1,001 Novels: A Library of America
The Grandissimes: A Story of Creole Life (1880)
by George Washington Cable
New Orleans, Louisiana
Louisiana: 18/28
I thought there would be more 19th century American literature in the 1,001 Novels: A Library of America but thus far it hasn't been the case. The Grandissimes is the only 19th century title in this entire Chapter and I'm pretty sure there wasn't a single 19th century book in the prior chapter. The preface to this edition calls The Grandissimes "the first modern southern novel," thought they can only mean that it is the first modern by novel BY rather than ABOUT the south, since Uncle Tom's Cabin was published in 1852 and is certainly "about" the south.

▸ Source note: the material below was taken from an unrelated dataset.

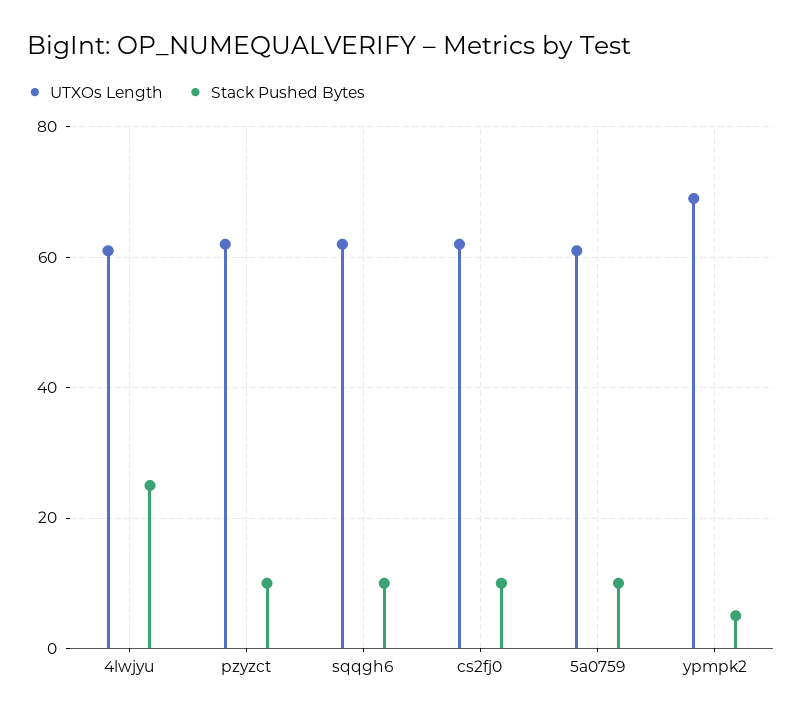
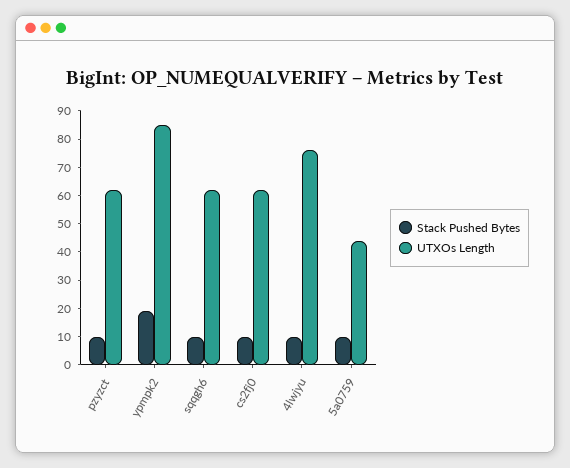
UTXOs Length, 4lwjyu: 60 -> 75
Stack Pushed Bytes, 4lwjyu: 25 -> 10
UTXOs Length, 5a0759: 60 -> 45
UTXOs Length, ypmpk2: 70 -> 85
Stack Pushed Bytes, ypmpk2: 5 -> 20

The Grandissimes, set in the beginning of the 19th century (before New Orleans was an American city) is named after a local family with a white part and a "F.M.O.C" or "free man of color" part. Cable uses the conventions of 18th century gothic fiction- masked balls, confusing correspondence to heighten the drama of conflict between the white Grandissime and the colored one through the deployment of various proxies- a newly arrived white pharmacist, a creole voodoo priestess. It is, to be honest, confusing and reminded me again about how fiction influenced by 18th century fiction and early 19th century fiction can feel "post-modern" when it is actually "pre-modern."
This is the first 19th century American novel I've read in some time, and I suppose the knock on second-tier semi-classics like this one is that they are too derivative of their inspirations. Here, it's hard to find anything that doesn't seem directly lifted from Sir Walter Scott.